*EXERCISE REQUIREMENTS*.
a - Answer each question from the page on Temporal's webhook retry policy, one answer per line.
(i) How many attempts does GitHub send?
(ii) What is the default value of backoffCoefficient?
(iii) What does the default maximumAttempts value of 0 mean?
b - Decide whether each statement agrees with the page on Temporal's webhook retry policy. Answer yes or no, and quote the words from the page that settle it.
(i) Shopify retries up to 19 times over 48 hours.
(ii) The default initialInterval is 10 seconds.
(iii) The provider learns when the database write inside the handler fails.

*DOCUMENT SECTION*.

▼

Temporal Webhook Retry Policy: Unlimited Retries by Default

What is your webhook handler's retry policy right now?

Most teams answer that question by describing their provider's policy. Stripe retries failed deliveries over 72 hours with an exponential schedule — about 6 times total. Shopify retries up to 19 times over 48 hours. GitHub sends three attempts. Those numbers describe what happens when the webhook cannot reach your endpoint at all.

They say nothing about what happens after your handler receives the payload and crashes.

Your application received the request. It returned 200. The provider's delivery is logged as successful. And then — inside your handler — the database write failed. The downstream API call timed out. The message queue rejected the publish. The provider does not know and does not care. From the outside, the delivery succeeded. From the inside, the processing failed silently.

That second failure mode — post-receipt processing failure — is what Temporal's retry policy addresses. And it addresses it with a default that should make most framework authors pause: unlimited retries, exponential backoff, until you configure it down.

Temporal's Retry Policy, Precisely

Temporal's default of unlimited retries is a design statement: failure is expected, retries should be automatic. The Temporal documentation covers the full retry configuration, and Temporal on GitHub shows the engineering behind the framework.

Temporal's activity retry policy has four primary knobs:

initialInterval — How long to wait before the first retry. Default: 1 second.

backoffCoefficient — The multiplier applied to the interval on each retry. Default: 2.0 (exponential doubling).

maximumInterval — The cap on the retry interval so it does not grow unboundedly. Default: 100x the initial interval (100 seconds at the defaults).

maximumAttempts — How many total attempts before the activity is considered failed. Default: 0, which means unlimited.

The design philosophy encoded in these defaults: transient failures should be retried indefinitely. If your database is down, Temporal will keep retrying — 1s, 2s, 4s, 8s, 16s, up to 100s, then 100s on each subsequent attempt — until the database comes back up and the activity succeeds. Your workflow continues. Your application code does not handle this. The framework does.

▲

*DATA*.
▼

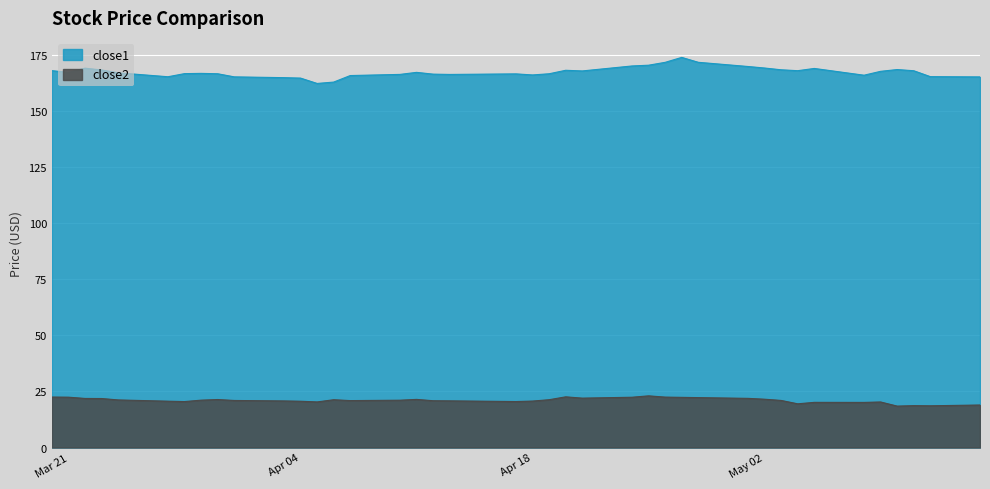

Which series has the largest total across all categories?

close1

▲
▼

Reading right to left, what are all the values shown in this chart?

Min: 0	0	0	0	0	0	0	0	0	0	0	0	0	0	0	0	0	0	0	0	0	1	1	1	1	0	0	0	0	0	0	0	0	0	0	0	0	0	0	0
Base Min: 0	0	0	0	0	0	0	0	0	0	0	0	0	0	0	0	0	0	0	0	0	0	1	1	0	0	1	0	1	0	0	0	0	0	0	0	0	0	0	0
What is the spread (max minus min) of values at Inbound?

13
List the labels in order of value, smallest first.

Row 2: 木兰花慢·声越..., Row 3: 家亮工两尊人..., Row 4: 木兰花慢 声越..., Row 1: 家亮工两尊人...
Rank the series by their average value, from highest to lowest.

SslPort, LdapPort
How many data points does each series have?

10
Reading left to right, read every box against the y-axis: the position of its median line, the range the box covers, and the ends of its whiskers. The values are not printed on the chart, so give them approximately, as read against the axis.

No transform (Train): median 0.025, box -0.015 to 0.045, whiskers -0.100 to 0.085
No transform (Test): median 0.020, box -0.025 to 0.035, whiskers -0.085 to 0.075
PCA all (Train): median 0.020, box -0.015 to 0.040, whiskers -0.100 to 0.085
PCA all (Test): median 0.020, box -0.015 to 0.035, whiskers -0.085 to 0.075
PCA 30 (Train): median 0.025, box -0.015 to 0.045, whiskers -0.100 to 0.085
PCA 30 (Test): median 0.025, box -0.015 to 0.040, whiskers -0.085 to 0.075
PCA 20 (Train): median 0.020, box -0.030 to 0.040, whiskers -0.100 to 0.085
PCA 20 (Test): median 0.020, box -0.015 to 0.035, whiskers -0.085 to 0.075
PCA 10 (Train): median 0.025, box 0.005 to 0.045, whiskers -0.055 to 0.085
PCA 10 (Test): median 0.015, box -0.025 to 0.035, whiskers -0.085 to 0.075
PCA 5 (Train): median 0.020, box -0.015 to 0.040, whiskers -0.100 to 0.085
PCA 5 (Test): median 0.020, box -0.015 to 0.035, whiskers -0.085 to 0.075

▲

*RESPONSES PER TASK*.
a -
(i) Three attempts.
(ii) 2.0 (exponential doubling).
(iii) Unlimited attempts.

b -
(i) Yes: "Shopify retries up to 19 times over 48 hours."
(ii) No: "Default: 1 second."
(iii) No: "The provider does not know and does not care."